==== TRECHO DO DOCUMENTO
Como é de sabença popular, a homossexualidade, tanto feminina como a masculina, é uma prática milenar e conhecida desde os mais remotos tempos, em especial em Roma, a caputi mundi da antiguidade.
A denominação homossexual não deriva do prefixo latino homo como muitos pensavam, senão do vocábulo grego homoios, que define o que é igual ou semelhante, homeopatia (cura pelo similar), homogêneo (algo parecido ou parelho), homólogo. Desde estas premissas etimológicas, homossexual seria quem tem afinidade sexual ou atração por pessoas de seu mesmo sexo. A esta uniões, entre os eones, os gnósticos as chamavam conyugatio (união) e o termo grego é sicigia, que quer dizer par, companheiros ou parejas. Assim, para designar a união homossexual poderia ser utilizado o termo sicigia, que por sua ressonância gnóstica de liberdade e rebeldia individual é hoje parte do espírito de nosso tempo. As mulheres homossexuais também se denominam de "lesbianas ou lésbicas" em homenagem a ilha de Lesbos aonde residia a poetisa SAFO, célebre pela beleza de seus cantos ao amor e ao amor homossexual em particular. Ali, na "morada das discípulas das musas" canto a "amada ausente" a quem "igualava a uma deusa insigne" e "aguardava com o fogo preso no coração abrasado de desejo".
Apenas te veo así un instante, me quedo sin voz, seme traba la lengua.
Un fuego penetrante fluye enseguida por debajo de mi piel.
No ven nada mis ojos y empiezan a zumbarme los oídos.
Me cae a raudales el sudor, tiembla mi cuerpo entero.
Me vuelvo más verde que la hierba (Poetisa Safo de Lesbos em passagem magistral de vehemente retórica, de apaixonado desejo posesivo da poetisa)
========
==== LINHAS EXTRAÍDAS
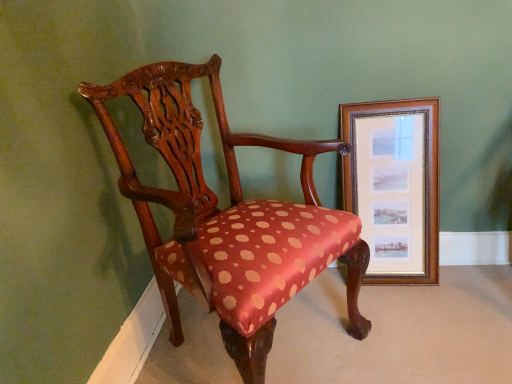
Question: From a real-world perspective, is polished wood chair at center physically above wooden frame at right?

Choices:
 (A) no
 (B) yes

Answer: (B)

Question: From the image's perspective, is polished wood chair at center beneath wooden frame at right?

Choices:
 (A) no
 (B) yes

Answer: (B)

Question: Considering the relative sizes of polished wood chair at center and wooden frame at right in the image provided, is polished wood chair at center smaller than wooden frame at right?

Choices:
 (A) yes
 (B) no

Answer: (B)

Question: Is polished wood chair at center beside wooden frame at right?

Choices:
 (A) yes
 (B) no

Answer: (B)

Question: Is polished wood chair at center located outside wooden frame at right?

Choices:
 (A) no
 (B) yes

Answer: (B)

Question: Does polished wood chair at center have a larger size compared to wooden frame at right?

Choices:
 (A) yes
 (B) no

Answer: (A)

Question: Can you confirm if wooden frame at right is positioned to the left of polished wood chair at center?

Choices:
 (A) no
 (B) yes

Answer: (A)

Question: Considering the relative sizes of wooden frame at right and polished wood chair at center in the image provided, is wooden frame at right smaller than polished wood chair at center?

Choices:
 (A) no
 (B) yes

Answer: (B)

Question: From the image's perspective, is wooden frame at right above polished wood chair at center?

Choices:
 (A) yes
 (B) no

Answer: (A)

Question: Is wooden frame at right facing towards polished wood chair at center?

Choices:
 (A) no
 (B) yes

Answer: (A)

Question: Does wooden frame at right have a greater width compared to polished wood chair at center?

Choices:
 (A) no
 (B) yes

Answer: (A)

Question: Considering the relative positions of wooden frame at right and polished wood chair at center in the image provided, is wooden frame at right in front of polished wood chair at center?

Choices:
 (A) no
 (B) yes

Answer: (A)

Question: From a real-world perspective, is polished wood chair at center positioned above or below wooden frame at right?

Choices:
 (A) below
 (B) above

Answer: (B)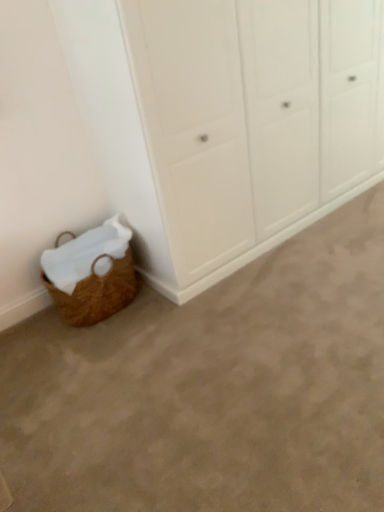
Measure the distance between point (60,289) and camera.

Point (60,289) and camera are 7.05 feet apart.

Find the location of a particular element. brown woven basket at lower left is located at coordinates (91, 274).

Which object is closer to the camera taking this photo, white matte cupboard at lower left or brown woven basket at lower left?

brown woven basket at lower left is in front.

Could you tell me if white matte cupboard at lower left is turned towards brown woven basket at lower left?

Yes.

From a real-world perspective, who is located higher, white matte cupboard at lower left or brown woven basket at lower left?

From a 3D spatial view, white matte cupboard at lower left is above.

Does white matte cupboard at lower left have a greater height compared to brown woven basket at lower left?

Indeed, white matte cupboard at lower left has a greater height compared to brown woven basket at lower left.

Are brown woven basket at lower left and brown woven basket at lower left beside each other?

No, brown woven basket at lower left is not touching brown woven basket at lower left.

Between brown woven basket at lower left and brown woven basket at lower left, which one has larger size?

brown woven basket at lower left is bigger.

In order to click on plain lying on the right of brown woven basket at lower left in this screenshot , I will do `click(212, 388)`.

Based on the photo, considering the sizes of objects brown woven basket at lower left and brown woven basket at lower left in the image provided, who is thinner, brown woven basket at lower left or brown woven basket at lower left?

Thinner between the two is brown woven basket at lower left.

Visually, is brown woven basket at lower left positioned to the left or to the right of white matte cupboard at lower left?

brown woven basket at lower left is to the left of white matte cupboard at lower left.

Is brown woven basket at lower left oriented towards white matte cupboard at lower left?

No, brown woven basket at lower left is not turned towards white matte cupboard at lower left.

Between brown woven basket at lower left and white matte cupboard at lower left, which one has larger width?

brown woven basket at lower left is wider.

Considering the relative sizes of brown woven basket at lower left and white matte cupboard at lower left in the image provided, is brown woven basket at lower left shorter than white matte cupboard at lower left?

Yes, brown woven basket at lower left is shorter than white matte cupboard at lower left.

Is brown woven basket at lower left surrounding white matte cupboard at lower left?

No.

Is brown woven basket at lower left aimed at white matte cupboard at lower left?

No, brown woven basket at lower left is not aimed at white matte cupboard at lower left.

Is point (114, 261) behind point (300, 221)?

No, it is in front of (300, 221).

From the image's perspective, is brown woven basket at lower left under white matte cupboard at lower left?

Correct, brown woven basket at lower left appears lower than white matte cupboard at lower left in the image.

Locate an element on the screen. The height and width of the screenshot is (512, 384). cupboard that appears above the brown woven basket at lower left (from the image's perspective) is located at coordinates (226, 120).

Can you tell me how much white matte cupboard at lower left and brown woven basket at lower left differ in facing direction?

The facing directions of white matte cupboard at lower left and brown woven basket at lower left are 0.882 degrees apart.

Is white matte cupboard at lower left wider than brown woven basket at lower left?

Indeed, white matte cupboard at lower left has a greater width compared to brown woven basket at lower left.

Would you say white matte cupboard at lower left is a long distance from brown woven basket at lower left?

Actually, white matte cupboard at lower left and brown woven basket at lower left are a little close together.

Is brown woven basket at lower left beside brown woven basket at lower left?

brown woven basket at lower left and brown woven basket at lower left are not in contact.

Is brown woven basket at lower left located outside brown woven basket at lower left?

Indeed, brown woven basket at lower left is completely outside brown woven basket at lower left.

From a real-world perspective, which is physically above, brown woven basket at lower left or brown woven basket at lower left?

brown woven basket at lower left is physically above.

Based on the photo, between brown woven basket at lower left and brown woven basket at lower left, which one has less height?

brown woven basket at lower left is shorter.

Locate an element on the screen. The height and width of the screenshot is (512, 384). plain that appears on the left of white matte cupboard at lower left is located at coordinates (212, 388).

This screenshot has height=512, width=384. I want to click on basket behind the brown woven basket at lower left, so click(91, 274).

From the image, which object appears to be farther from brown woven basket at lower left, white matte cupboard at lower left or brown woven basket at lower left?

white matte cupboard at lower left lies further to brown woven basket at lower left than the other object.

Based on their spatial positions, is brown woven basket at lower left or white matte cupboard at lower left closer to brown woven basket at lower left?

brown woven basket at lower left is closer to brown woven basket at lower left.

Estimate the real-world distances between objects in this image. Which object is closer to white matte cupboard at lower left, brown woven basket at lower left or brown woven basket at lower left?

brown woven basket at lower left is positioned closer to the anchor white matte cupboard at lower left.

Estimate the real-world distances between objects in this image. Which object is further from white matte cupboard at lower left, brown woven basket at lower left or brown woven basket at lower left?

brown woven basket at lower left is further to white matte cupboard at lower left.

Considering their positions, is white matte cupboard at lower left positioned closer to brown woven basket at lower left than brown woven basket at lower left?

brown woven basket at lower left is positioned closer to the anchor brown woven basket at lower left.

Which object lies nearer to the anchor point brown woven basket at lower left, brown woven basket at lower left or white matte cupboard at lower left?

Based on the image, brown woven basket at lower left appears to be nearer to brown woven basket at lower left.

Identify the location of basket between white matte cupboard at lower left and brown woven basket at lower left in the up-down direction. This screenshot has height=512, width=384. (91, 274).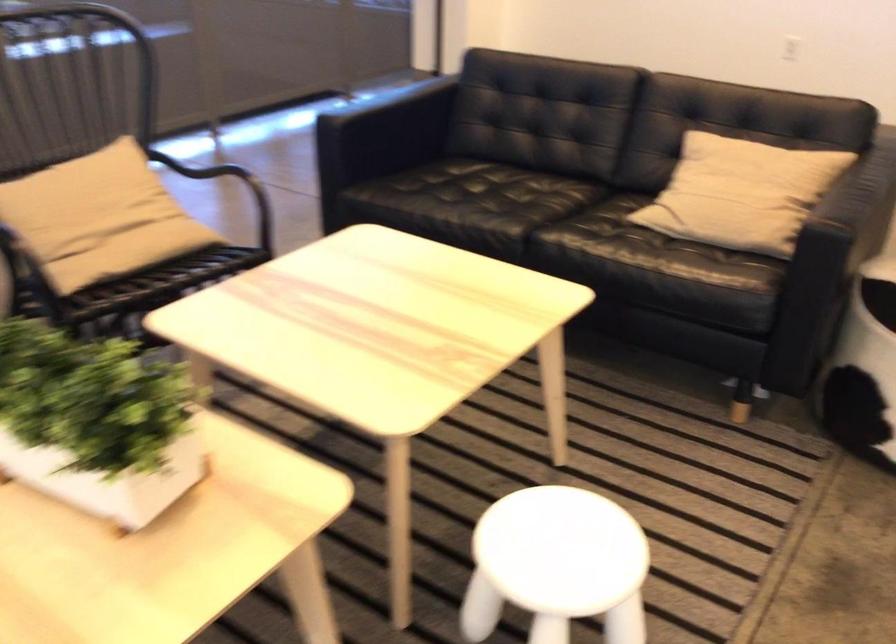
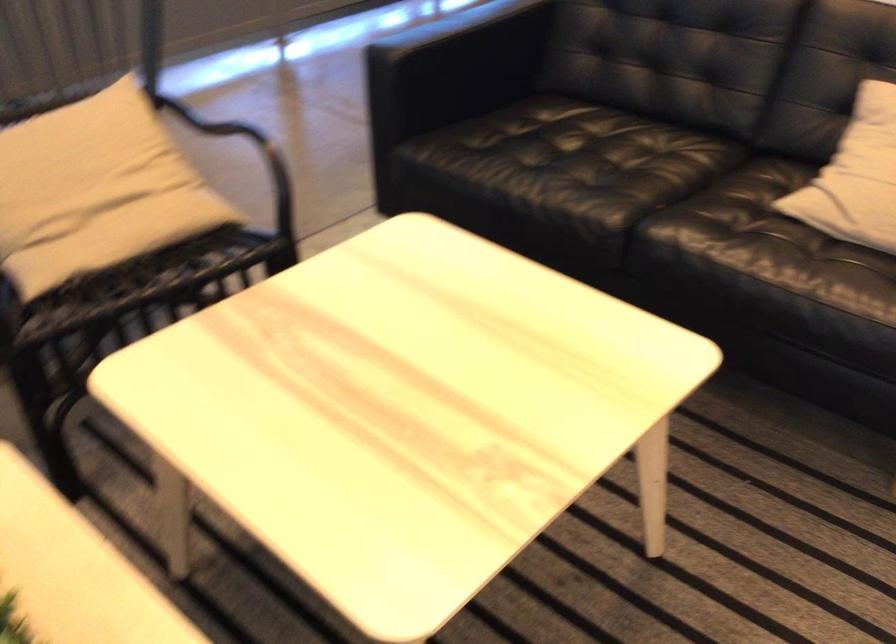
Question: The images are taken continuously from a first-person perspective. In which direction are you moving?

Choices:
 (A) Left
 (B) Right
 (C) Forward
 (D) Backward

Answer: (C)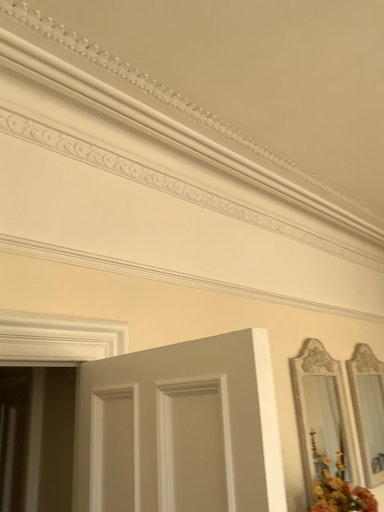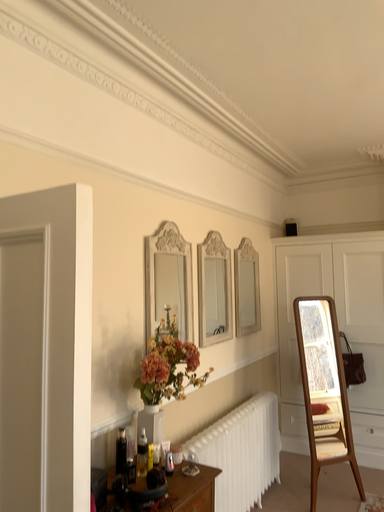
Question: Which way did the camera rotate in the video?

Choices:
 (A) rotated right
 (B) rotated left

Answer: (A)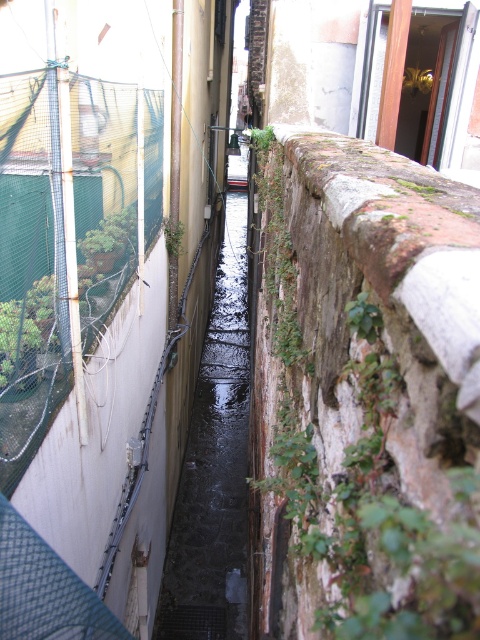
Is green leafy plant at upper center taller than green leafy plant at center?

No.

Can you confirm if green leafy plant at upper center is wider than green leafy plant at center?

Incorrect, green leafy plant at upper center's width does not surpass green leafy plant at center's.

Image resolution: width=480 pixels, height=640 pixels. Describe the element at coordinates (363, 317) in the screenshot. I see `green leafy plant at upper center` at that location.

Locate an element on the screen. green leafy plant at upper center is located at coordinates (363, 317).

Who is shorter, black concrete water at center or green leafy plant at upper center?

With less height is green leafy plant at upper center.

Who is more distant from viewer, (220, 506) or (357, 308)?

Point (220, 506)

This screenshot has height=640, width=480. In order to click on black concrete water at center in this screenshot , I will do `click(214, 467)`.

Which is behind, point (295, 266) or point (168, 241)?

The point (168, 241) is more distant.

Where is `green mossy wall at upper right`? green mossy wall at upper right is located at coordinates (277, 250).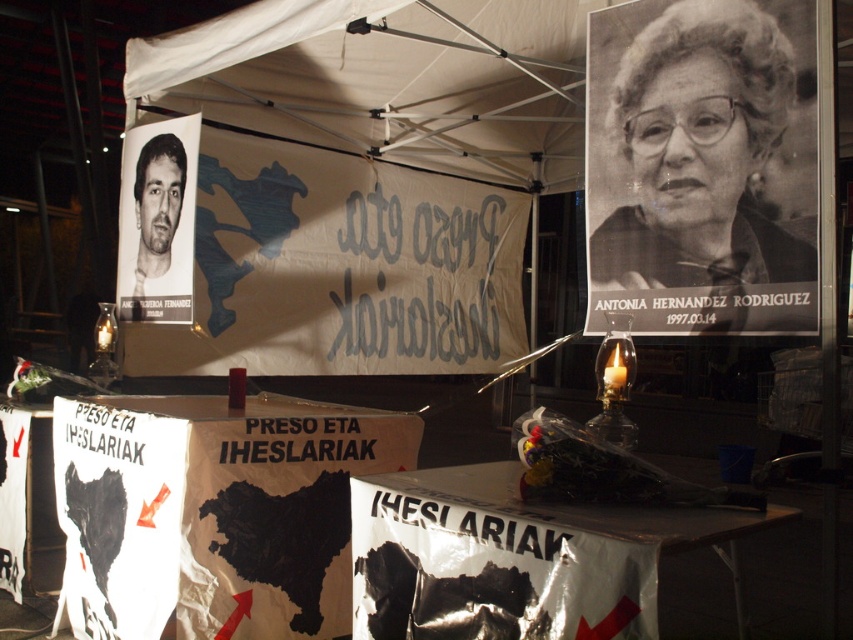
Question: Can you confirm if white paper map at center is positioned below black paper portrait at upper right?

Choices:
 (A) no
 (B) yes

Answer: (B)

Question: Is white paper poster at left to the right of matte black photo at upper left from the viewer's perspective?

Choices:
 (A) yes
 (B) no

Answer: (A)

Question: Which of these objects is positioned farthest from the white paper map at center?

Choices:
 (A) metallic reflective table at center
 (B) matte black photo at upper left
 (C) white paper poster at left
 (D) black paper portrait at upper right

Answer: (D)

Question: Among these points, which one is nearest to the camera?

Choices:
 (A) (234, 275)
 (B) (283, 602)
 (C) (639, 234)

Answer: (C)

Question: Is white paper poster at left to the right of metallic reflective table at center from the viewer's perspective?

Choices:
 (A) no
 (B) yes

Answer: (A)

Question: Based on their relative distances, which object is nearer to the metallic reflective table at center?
========
### OBJETIVO 1
No trecho sobre a origem da palavra homossexual, de qual vocábulo grego ela deriva?
### OBJETIVO 2
Prossiga com o trecho sobre a homossexualidade na antiguidade a partir do ponto em que ele termina.

### RESPOSTA FINAL 1
Do vocábulo grego homoios, que define o que é igual ou semelhante.

### RESPOSTA FINAL 2
Feito estas considerações iniciais, pode-se dizer que a Lei de 1º de julho de 2005, pela qual modificou o Código Civil Espanhol em matéria de direito de contrair matrimônio, ao entrar em vigor, estendeu as pessoas do mesmo sexo o direito de contraírem matrimônio em igualdade de condições com as pessoas heterossexuais, ou melhor, com aquelas disciplinadas na rigidez da lei. Tal atitude legislativa, levou em consideração, além dos valores e princípios consagrados na Constituição deste país, em especial, nos artigos 1.1 (libertad, justicia y pluralismo), 10.1 (de la dignidad de la persona y el derecho al libre desarrollo de la personalidad) y 14 (derecho a la igualdad y no discriminación por la condición personal), a necessidade de adaptação às novas realidades sociais vividas em toda a Europa, inclusive com a adoção do mesmo sistema por outros países da Comunidade Européia, como por exemplo, entre outros, a Inglaterra.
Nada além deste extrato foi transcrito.